The image that has come to mind is of the artist on the high flying trapeze.

There is great comfort in standing securely on the platform, getting ready to take off. But once you’re hurtling through time and space, once you release your grip on one bar in the expectation of being caught by another, that transitory period before you land safely on the next platform produces a sense of high anxiety.

Imagine for a moment simply being able to enjoy the freedom and exhilaration of flying through the air with the wind streaming through our hair. But most of us don’t do that. We fret and grow anxious. We chastise ourselves for not being braver or more intrepid. We fear the insecurity of having lost control, if even momentarily.

I daresay, we all have our high flying trapeze moments. The thing we must trust is that everything we’ve done up to now has prepared us to launch safely though that space in between, and to land securely on the next platform, wherever that may be.

Editorial published in the April 1 issue of Beyond the Nest’s FREE weekly newsletter of Arts, Culture and Recreation.

Running Away from One Too Many…

Have you ever felt like running away from home?

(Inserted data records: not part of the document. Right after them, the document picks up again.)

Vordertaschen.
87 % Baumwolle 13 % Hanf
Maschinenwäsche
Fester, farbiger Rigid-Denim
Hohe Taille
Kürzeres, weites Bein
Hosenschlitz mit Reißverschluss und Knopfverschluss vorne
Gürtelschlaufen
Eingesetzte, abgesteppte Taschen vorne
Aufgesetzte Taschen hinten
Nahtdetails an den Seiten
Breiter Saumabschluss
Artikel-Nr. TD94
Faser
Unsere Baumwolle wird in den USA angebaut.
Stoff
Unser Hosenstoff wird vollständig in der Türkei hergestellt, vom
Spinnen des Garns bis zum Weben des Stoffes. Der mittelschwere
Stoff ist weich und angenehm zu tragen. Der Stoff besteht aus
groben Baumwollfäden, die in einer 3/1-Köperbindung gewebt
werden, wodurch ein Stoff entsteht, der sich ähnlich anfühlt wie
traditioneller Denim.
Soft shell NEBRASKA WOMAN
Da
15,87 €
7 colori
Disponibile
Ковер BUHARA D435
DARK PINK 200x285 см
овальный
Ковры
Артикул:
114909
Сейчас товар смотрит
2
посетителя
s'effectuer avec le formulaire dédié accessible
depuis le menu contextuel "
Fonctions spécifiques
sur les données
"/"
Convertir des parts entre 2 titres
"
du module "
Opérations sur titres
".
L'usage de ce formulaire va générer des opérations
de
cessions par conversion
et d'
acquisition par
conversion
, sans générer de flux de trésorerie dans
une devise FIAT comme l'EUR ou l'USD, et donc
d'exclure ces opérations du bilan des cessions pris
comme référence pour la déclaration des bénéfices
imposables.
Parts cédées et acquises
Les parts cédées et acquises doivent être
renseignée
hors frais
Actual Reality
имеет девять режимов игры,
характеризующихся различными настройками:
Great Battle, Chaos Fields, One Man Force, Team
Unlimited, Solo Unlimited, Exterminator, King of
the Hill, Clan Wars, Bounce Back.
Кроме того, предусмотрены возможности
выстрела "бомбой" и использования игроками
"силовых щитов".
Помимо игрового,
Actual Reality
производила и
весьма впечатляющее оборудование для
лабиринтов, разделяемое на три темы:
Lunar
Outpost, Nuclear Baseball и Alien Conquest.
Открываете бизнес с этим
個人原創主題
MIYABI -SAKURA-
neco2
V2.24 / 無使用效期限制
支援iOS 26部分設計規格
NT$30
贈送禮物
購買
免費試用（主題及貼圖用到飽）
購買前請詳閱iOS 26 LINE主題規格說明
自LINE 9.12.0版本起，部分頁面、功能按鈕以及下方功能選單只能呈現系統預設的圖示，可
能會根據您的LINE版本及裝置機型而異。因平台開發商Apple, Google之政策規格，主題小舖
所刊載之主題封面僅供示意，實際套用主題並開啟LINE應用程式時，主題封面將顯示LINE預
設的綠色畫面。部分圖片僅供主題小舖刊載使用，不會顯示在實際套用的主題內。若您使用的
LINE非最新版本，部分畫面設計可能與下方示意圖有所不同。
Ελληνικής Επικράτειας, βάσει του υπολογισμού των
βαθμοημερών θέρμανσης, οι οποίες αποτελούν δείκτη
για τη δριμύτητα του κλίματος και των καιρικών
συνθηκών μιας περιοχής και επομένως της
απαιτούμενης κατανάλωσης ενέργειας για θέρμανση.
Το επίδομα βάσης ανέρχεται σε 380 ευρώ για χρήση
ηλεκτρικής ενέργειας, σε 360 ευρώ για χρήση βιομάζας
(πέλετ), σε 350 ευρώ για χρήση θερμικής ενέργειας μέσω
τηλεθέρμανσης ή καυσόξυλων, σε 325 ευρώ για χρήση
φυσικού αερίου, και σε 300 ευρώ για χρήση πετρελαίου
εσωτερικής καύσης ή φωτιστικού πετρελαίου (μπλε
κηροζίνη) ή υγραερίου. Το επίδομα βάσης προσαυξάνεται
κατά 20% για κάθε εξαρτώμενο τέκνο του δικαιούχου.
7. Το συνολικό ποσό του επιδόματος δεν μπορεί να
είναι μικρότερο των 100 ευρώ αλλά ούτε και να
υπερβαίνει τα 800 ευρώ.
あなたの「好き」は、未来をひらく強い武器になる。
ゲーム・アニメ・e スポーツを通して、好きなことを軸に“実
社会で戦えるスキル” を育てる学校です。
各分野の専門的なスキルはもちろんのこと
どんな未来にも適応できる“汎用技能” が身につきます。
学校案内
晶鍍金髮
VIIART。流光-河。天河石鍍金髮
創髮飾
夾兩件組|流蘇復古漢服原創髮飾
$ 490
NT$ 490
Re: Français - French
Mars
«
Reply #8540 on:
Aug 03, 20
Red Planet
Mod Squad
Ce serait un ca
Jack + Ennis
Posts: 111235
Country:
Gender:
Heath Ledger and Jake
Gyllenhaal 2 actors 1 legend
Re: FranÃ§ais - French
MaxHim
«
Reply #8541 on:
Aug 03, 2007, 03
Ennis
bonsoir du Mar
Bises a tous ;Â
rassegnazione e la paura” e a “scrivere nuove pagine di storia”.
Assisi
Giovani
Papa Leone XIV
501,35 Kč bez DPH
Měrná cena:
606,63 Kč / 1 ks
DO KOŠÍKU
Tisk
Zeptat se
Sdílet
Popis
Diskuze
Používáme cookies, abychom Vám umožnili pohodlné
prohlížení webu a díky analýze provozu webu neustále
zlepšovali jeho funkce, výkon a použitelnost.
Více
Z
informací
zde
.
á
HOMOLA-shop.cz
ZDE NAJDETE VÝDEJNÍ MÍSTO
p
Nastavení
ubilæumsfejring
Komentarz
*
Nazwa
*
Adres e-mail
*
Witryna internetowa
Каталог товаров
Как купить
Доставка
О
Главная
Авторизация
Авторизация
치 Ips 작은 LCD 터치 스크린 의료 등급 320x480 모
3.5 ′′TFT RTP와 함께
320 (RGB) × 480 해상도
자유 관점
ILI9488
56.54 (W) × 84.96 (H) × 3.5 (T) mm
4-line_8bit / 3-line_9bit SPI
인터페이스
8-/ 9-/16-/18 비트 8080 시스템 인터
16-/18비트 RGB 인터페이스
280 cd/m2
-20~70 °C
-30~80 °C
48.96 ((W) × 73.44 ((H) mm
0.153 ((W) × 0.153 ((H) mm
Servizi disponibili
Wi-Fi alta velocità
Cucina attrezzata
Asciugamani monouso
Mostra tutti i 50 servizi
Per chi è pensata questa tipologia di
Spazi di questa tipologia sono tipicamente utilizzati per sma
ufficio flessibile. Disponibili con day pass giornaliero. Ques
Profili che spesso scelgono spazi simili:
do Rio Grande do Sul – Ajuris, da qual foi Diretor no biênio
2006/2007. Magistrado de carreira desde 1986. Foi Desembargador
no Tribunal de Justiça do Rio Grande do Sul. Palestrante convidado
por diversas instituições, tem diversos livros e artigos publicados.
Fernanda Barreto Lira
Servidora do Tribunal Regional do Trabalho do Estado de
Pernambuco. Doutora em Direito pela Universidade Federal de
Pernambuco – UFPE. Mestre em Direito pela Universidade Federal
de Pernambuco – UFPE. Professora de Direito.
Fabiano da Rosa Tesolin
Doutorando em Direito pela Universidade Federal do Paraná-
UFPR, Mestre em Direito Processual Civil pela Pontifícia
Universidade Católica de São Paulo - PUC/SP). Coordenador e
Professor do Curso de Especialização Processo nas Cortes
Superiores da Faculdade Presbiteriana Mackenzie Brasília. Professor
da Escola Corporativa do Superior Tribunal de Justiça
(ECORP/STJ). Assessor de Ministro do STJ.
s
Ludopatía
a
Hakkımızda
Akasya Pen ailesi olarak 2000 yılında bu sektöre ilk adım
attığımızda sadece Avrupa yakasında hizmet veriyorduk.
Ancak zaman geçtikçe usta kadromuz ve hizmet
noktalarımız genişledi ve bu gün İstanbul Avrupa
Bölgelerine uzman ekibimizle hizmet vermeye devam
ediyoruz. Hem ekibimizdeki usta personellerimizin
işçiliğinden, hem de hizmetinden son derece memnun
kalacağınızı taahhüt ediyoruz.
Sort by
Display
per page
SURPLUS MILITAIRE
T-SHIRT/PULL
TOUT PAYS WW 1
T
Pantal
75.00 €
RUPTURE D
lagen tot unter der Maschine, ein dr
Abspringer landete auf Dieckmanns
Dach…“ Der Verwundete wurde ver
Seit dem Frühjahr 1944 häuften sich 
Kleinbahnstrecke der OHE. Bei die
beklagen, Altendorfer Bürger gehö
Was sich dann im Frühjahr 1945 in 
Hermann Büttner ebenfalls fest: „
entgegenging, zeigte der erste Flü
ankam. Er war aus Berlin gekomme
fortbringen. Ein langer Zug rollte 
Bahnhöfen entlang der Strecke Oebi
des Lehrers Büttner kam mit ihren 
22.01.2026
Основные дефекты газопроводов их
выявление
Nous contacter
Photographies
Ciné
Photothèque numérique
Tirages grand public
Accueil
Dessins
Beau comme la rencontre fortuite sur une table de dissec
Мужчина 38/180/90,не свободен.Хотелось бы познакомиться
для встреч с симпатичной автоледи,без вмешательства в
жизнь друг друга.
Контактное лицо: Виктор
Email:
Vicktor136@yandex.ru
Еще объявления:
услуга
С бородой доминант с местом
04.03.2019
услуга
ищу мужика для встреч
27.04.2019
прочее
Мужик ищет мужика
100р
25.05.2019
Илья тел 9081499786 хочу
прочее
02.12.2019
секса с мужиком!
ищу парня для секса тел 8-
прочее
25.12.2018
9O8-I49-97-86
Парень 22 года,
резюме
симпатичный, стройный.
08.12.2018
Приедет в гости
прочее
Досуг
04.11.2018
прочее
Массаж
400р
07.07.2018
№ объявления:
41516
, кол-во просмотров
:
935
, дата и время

I have. Just this past weekend, by chance.

I guess I attribute it to one too many dried-on coffee cup rings staring up from the counter, one too many empty toilet paper rolls not replaced by the person who finished it, one too many loads of laundry, one too many … you get the drift.

As I sat in the parking lot on one too many trips to the supermarket, realizing this mood was a momentary malaise that many experience (especially during Rochester winters) but nonetheless, contemplating where I might go if I had an escape adventure, I thought about the time I ran away as a child.

On that particular day, when I was about seven, I’d gotten yelled at one too many times. I packed up  a P, B & J sandwich, put a few dog biscuits in a bag, grabbed a jacket in case it got cold overnight, my little red cart, our hound dog Spunky, and headed out into the fields. I didn’t go far…just to the top of the hill where there was a plank-covered well, with a leafless, scrawny tree on which a red wing black bird sat, screaming conk-la-reeeee. I sat there in the spongy mid-day heat, under the yawning gray sky, my arm wrapped around Spunky for comfort, to contemplate my actions while staring at our house in the distance. I realized my family might not miss me until dinner, which was hours away. I could be in the next county by then. That wasn’t really what I wanted. What I wanted was to know I was important enough to be missed. Really, I just wanted to be appreciated.

In the end, Spunky and I returned home. I don’t think anyone ever even knew I’d run away.

The difference between then and now is that, as adults, we have tools — yes, to run away — but also to make the changes to stay. We can speak up when we feel overwhelmed and underappreciated. We have the power to infuse fun in our lives when we feel yawning grayness creep in.

We just have to remember to call on those powers and use them… and to remember that our current situation is only temporary.